Speaking of heartbreak, I managed to undo my grafting fail, and have finished knitting all the pieces of my Nadine tunic, which are currently sitting around monopolizing all the KnitPicks Options cables in the house. (Pro tip: they double as the longest stitch holders ever, which are necessary for this project.) Maaaybe later today I will make another attempt at the grafting — or maybe I will let them languish for awhile longer and think about what they’ve done wrong.

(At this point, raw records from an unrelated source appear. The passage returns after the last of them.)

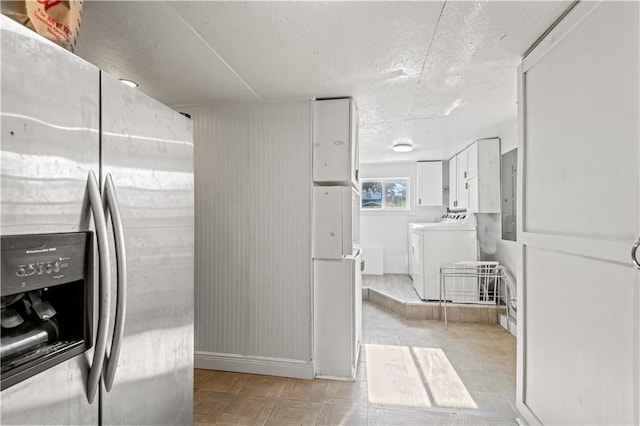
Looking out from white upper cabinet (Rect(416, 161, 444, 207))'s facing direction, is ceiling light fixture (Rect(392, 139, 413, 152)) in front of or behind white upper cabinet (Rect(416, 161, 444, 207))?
in front
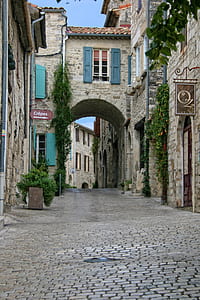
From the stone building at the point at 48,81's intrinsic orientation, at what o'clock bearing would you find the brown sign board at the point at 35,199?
The brown sign board is roughly at 12 o'clock from the stone building.

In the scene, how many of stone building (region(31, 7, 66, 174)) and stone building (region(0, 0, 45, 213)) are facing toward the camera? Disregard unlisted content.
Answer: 1

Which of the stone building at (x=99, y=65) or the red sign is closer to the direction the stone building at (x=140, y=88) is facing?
the red sign

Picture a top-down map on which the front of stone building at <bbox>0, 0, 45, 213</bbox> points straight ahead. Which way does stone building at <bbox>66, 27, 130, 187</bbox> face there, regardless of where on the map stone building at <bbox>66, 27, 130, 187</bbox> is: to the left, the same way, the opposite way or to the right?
to the right

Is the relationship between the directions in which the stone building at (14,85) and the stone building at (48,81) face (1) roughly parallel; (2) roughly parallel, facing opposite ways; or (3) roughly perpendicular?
roughly perpendicular

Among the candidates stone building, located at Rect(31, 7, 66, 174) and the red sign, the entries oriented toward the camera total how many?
2

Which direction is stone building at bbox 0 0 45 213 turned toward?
to the viewer's right

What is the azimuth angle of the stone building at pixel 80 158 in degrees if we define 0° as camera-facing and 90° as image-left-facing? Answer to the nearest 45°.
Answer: approximately 315°
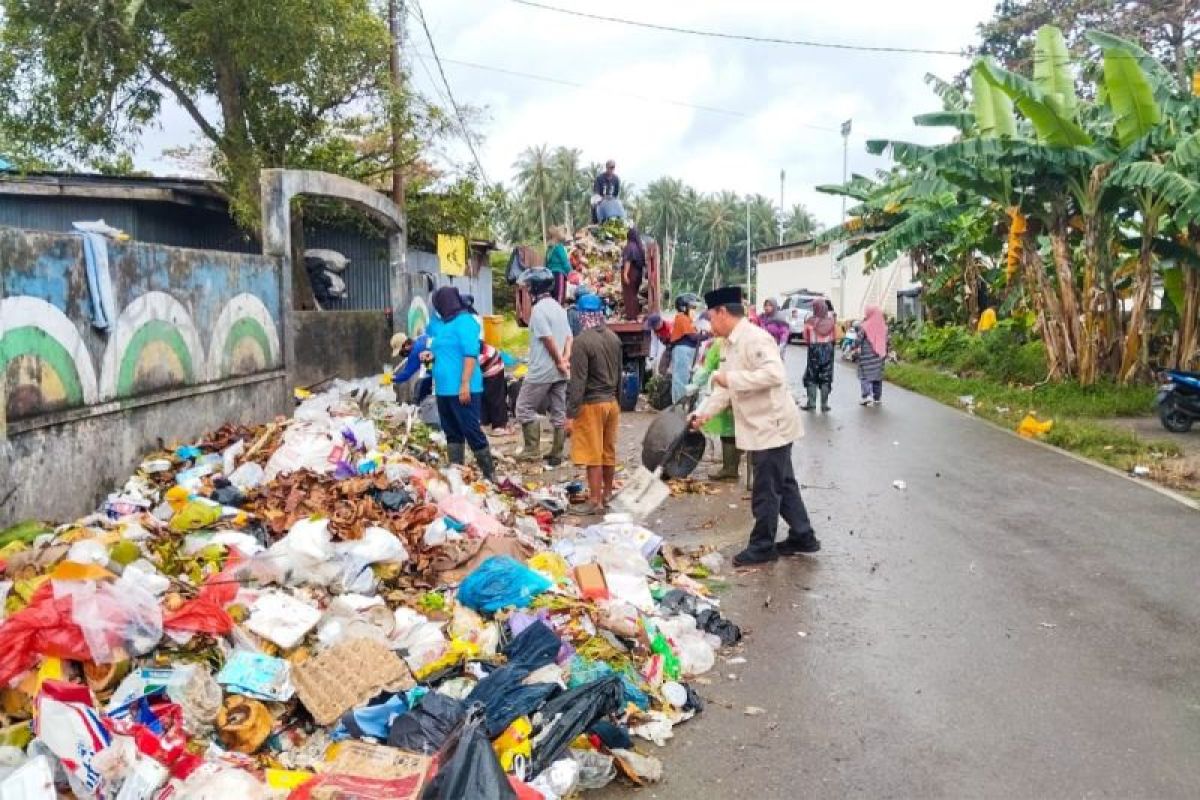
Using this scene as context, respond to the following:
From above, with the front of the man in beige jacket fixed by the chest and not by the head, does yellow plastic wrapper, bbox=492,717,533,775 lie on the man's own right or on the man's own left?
on the man's own left

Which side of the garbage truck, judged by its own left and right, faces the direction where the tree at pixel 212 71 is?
left

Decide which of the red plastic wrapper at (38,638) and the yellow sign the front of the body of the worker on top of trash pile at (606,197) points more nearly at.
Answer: the red plastic wrapper

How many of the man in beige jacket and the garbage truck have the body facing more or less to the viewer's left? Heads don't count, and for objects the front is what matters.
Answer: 1

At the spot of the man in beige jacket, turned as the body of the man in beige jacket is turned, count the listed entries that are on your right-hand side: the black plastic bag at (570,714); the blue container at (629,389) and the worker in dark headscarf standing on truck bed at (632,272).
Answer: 2

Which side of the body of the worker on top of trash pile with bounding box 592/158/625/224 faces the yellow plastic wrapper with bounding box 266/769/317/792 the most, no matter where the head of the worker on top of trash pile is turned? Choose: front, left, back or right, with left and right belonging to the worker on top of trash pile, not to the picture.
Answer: front

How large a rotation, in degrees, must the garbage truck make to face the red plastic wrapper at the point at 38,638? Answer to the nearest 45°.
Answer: approximately 180°

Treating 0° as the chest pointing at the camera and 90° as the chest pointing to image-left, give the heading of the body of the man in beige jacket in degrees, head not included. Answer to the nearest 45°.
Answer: approximately 90°

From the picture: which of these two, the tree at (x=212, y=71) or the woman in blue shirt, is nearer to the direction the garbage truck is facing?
the tree

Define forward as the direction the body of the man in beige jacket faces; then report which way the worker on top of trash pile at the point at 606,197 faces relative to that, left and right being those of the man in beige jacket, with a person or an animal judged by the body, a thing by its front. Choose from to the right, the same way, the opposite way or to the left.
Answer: to the left

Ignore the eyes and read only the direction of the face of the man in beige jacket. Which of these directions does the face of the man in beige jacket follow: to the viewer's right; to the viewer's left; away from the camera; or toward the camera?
to the viewer's left

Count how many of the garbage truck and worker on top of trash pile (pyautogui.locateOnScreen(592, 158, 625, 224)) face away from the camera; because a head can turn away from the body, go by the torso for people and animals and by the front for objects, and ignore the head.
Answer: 1

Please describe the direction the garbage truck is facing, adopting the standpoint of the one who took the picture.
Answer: facing away from the viewer

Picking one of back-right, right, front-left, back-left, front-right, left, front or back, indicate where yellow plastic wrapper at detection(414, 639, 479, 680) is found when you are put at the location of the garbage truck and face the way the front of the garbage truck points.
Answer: back

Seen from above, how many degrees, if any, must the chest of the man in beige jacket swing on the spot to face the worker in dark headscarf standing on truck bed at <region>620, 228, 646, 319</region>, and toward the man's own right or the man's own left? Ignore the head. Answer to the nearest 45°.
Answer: approximately 90° to the man's own right

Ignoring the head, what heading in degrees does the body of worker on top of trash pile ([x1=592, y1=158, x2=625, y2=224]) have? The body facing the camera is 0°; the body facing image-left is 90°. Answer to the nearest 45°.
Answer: approximately 0°

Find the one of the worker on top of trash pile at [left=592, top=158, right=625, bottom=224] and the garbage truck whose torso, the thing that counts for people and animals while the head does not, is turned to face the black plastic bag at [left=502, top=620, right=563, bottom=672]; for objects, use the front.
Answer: the worker on top of trash pile

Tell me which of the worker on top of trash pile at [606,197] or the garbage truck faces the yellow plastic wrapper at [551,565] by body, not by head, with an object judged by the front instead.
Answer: the worker on top of trash pile

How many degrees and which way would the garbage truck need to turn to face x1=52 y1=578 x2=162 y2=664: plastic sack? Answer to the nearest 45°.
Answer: approximately 180°

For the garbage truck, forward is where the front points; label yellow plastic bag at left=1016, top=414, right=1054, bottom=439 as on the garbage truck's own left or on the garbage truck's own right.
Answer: on the garbage truck's own right
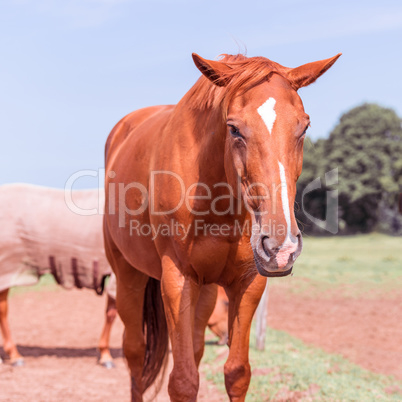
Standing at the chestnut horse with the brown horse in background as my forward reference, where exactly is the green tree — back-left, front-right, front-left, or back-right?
front-right

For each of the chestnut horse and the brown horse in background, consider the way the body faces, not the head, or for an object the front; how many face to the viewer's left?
0

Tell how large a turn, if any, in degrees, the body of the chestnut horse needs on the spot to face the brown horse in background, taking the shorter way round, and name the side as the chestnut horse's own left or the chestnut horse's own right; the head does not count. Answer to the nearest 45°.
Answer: approximately 180°

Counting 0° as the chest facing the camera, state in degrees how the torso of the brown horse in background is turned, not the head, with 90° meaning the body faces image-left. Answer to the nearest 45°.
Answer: approximately 270°

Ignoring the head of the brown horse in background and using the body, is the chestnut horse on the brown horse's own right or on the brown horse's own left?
on the brown horse's own right

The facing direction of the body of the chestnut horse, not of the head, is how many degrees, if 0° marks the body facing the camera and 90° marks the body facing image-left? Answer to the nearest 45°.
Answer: approximately 315°

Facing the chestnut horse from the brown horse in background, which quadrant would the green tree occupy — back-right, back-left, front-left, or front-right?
back-left

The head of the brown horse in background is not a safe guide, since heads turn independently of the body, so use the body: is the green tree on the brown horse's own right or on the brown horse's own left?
on the brown horse's own left

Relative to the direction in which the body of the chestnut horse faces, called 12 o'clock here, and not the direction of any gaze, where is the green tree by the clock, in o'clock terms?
The green tree is roughly at 8 o'clock from the chestnut horse.
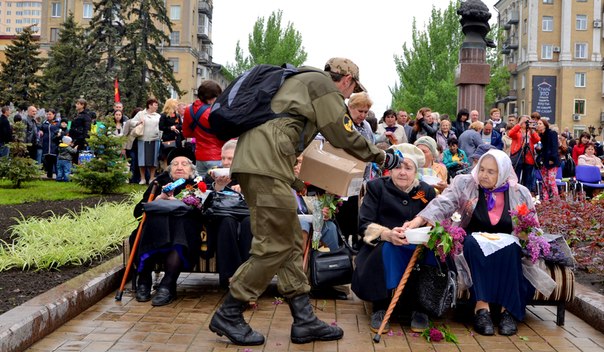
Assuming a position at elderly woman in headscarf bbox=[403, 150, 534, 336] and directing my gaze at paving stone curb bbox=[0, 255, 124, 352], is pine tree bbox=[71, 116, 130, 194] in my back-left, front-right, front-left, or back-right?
front-right

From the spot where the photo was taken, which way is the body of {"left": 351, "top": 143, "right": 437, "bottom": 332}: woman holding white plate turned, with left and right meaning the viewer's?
facing the viewer

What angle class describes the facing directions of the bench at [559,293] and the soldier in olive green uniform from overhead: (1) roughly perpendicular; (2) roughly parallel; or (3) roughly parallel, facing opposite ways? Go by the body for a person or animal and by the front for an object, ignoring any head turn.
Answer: roughly perpendicular

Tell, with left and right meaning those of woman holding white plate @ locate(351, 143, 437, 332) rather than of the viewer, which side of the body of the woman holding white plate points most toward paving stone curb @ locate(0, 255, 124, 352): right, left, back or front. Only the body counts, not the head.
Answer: right

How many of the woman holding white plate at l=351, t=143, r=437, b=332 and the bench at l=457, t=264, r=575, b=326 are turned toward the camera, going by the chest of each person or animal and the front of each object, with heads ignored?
2

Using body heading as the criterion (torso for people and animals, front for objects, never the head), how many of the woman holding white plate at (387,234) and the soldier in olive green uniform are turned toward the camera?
1

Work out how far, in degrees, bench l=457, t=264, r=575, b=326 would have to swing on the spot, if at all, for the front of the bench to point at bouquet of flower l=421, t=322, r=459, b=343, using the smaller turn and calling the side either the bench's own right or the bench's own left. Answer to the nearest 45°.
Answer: approximately 45° to the bench's own right

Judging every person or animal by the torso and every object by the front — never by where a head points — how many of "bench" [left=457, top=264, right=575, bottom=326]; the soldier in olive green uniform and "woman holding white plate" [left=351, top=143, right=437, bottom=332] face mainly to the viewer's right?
1

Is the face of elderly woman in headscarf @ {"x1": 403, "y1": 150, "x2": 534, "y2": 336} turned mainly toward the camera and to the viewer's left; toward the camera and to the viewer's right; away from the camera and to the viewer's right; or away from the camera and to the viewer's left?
toward the camera and to the viewer's left

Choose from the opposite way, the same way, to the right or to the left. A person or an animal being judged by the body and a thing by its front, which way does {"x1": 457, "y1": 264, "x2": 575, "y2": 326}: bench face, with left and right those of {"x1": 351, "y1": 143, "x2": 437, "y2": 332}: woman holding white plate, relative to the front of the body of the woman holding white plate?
the same way

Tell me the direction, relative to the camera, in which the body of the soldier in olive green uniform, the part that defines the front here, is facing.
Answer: to the viewer's right

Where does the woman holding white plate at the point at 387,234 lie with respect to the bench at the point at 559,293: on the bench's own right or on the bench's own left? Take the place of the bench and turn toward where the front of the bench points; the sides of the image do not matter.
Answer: on the bench's own right

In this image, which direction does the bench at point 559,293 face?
toward the camera

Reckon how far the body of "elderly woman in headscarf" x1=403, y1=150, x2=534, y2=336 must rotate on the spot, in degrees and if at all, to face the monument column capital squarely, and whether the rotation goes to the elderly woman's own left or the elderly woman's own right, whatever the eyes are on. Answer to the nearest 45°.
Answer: approximately 180°

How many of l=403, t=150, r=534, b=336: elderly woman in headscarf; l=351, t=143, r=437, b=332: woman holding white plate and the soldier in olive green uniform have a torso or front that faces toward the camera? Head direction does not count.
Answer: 2

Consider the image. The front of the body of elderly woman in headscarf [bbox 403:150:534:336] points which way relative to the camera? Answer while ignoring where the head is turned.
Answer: toward the camera

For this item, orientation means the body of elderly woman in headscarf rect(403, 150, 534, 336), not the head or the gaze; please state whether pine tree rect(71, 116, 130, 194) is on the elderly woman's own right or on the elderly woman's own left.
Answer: on the elderly woman's own right
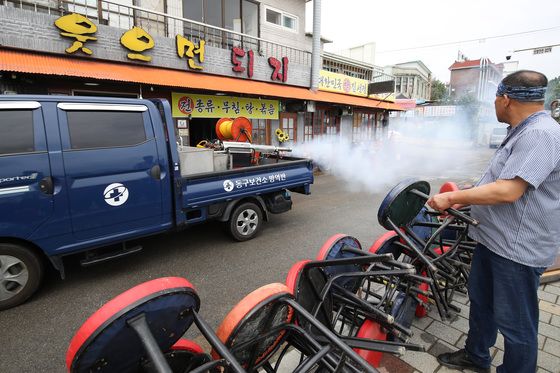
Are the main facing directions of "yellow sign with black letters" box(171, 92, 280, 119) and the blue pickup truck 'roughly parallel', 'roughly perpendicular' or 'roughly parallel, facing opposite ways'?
roughly perpendicular

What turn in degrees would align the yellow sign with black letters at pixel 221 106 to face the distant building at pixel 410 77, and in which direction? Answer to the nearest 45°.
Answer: approximately 90° to its left

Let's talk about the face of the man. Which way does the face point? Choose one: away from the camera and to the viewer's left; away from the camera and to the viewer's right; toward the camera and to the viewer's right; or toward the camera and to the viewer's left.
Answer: away from the camera and to the viewer's left

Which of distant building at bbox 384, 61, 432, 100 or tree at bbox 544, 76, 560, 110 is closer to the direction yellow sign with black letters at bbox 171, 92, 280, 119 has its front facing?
the tree

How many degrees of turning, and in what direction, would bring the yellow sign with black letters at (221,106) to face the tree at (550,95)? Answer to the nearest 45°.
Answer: approximately 45° to its left

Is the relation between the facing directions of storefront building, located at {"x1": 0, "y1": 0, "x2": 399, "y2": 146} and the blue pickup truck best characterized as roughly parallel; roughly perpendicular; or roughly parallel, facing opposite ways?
roughly perpendicular

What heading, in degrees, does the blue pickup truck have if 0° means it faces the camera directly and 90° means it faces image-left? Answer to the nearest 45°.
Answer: approximately 45°

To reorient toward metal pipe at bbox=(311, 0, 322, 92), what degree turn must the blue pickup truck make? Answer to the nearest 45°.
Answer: approximately 180°

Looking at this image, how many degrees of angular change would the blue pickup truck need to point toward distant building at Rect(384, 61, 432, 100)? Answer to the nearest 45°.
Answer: approximately 180°

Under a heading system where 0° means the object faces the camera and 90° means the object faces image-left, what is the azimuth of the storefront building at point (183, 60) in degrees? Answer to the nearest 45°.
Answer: approximately 315°
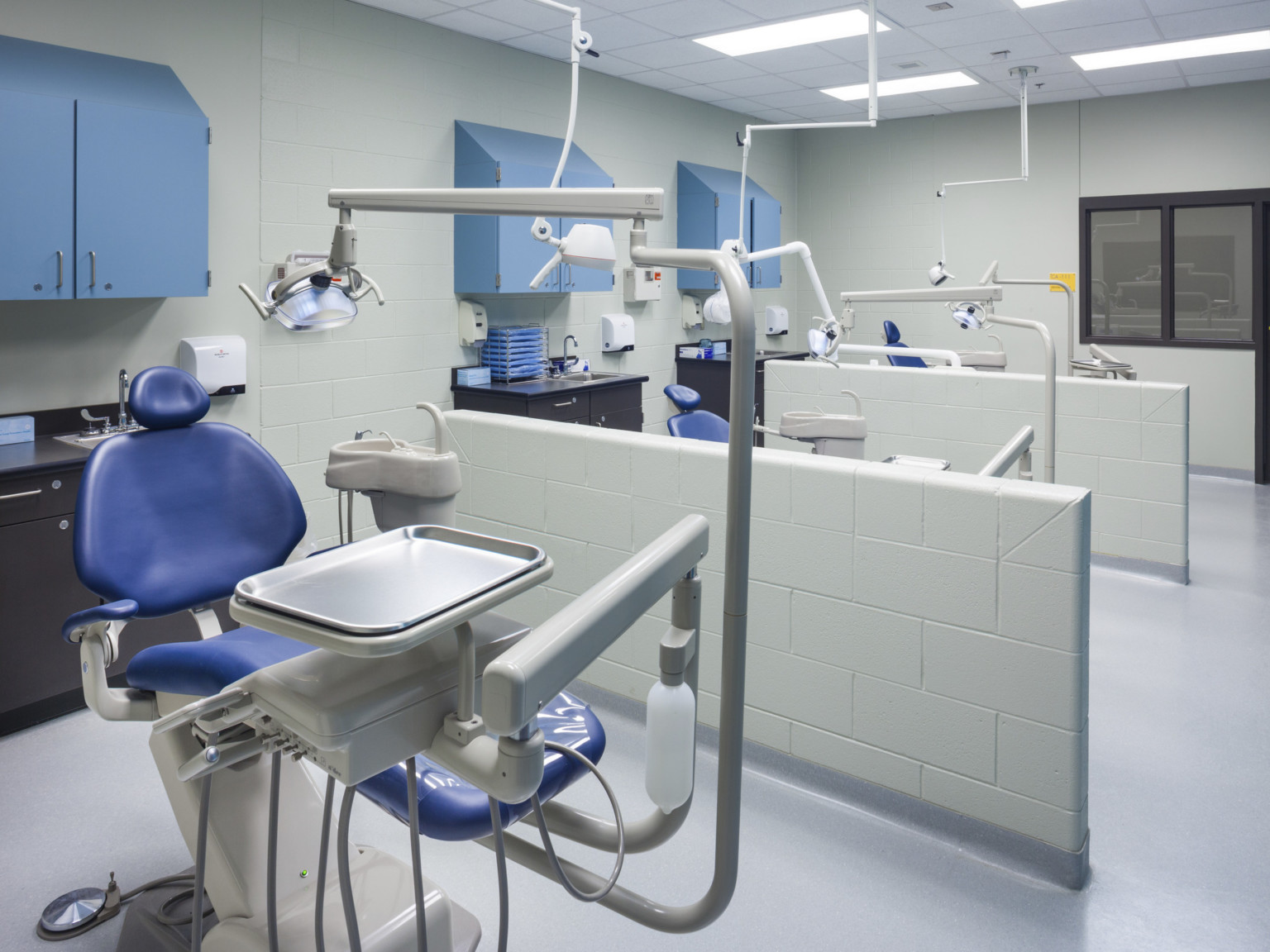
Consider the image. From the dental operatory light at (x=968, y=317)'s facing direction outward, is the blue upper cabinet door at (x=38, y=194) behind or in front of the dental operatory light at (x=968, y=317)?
in front

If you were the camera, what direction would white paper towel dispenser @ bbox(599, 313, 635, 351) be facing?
facing the viewer and to the right of the viewer

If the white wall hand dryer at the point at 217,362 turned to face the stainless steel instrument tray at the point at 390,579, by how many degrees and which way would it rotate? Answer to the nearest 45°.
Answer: approximately 45° to its right

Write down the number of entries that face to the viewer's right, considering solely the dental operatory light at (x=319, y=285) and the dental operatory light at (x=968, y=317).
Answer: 0

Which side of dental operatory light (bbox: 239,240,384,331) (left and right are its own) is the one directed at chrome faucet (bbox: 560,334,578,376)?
back

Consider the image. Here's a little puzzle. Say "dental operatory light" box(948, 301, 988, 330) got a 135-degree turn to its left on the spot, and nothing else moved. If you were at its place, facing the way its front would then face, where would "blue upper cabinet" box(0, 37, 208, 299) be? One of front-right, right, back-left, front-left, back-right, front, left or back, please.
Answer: back-right

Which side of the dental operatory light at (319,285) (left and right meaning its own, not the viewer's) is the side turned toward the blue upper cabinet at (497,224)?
back

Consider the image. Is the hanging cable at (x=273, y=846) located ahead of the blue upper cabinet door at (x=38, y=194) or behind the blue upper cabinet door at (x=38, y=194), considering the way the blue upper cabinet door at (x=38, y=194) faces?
ahead
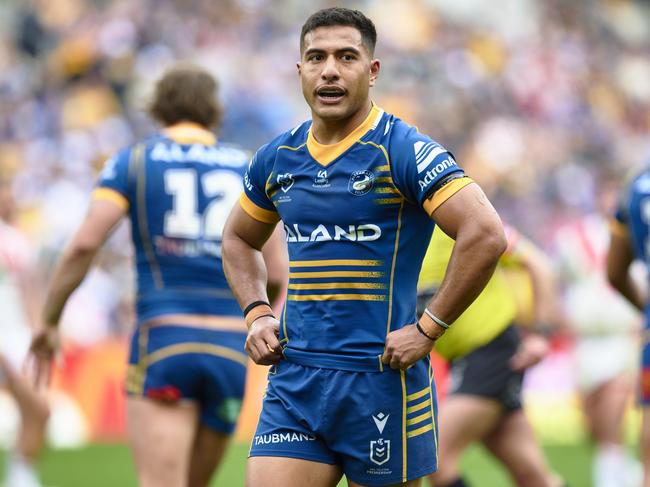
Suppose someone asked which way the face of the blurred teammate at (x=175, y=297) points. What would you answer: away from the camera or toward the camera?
away from the camera
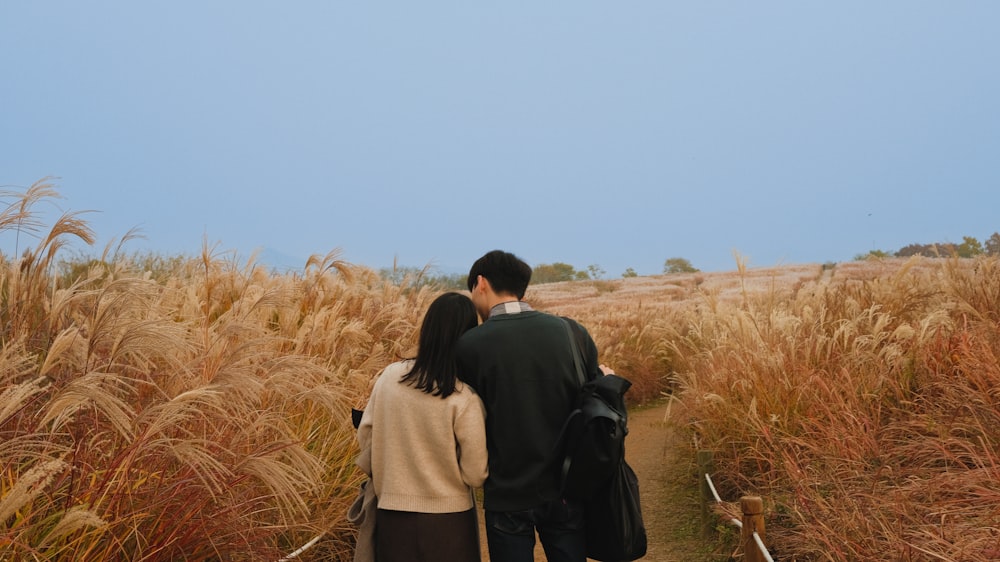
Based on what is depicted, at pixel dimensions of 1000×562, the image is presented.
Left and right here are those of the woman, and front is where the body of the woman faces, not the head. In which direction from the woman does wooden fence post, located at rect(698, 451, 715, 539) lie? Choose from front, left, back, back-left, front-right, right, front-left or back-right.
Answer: front-right

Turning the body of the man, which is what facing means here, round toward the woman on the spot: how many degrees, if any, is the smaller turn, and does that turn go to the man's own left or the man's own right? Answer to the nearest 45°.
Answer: approximately 90° to the man's own left

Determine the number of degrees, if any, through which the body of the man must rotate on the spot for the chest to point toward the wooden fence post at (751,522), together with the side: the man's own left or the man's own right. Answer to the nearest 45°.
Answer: approximately 45° to the man's own right

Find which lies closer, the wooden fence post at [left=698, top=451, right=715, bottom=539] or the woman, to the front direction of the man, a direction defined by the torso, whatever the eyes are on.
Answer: the wooden fence post

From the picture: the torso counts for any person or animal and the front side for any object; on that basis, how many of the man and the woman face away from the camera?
2

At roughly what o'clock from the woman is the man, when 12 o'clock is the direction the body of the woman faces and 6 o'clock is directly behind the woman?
The man is roughly at 3 o'clock from the woman.

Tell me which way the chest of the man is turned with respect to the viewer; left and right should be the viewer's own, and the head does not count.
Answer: facing away from the viewer

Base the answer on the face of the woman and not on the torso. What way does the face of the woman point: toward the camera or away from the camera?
away from the camera

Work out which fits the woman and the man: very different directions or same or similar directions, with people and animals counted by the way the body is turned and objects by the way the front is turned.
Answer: same or similar directions

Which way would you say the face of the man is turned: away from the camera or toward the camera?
away from the camera

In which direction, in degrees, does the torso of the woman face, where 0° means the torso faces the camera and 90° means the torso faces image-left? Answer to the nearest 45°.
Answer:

This is the beginning of a Rick sock, from Cookie A’s new book. The stitch pattern is ingenious; now that I’ve got the hang of it, I don’t need to look at the chart or even use a row counter, because you just apply a pretty simple algorithm to the stitches as they present themselves to you. Caper Sock from String Theory has instantly become my favorite sock yarn ever — it’s 80% merino, 10% cashmere, and 10% nylon, and it’s super squishy and super soft. It’s a little heavier than other sock yarns I’ve used, and knits up into a nice, sturdy fabric. The one word of warning I’d give is that since it’s a little heavier than your average sock yarn, you may have trouble getting gauge with some patterns — with these Rick socks, my gauge is a little larger than specified, but that’s just fine, because my legs are a little larger than the size the pattern is written for anyway (but not large enough to warrant doing an extra repeat of the lace), and it seems to be working out fine.
I fell so hard for this yarn when I started working with it that I immediately up and ordered another skein in a different color, without even having definite plans for what it would become:
Sigh — I am such a sucker for blue-green. String theory has some gorgeous dye jobs (I am currently lusting after the new “Blue Hill” colorway & am thinking seriously about jumping on it before they sell out at Sock Summit next month), but they suffer from a serious inability to name their colorways. They seem to default to “Fusion” when they can’t think of anything else — currently on their website, they are selling a parrot green, a sea green, a purple, a rose, and a yellow under that name, which is also the name of the skein above. Clearly, what they need is to hire a poet to name their colors for them.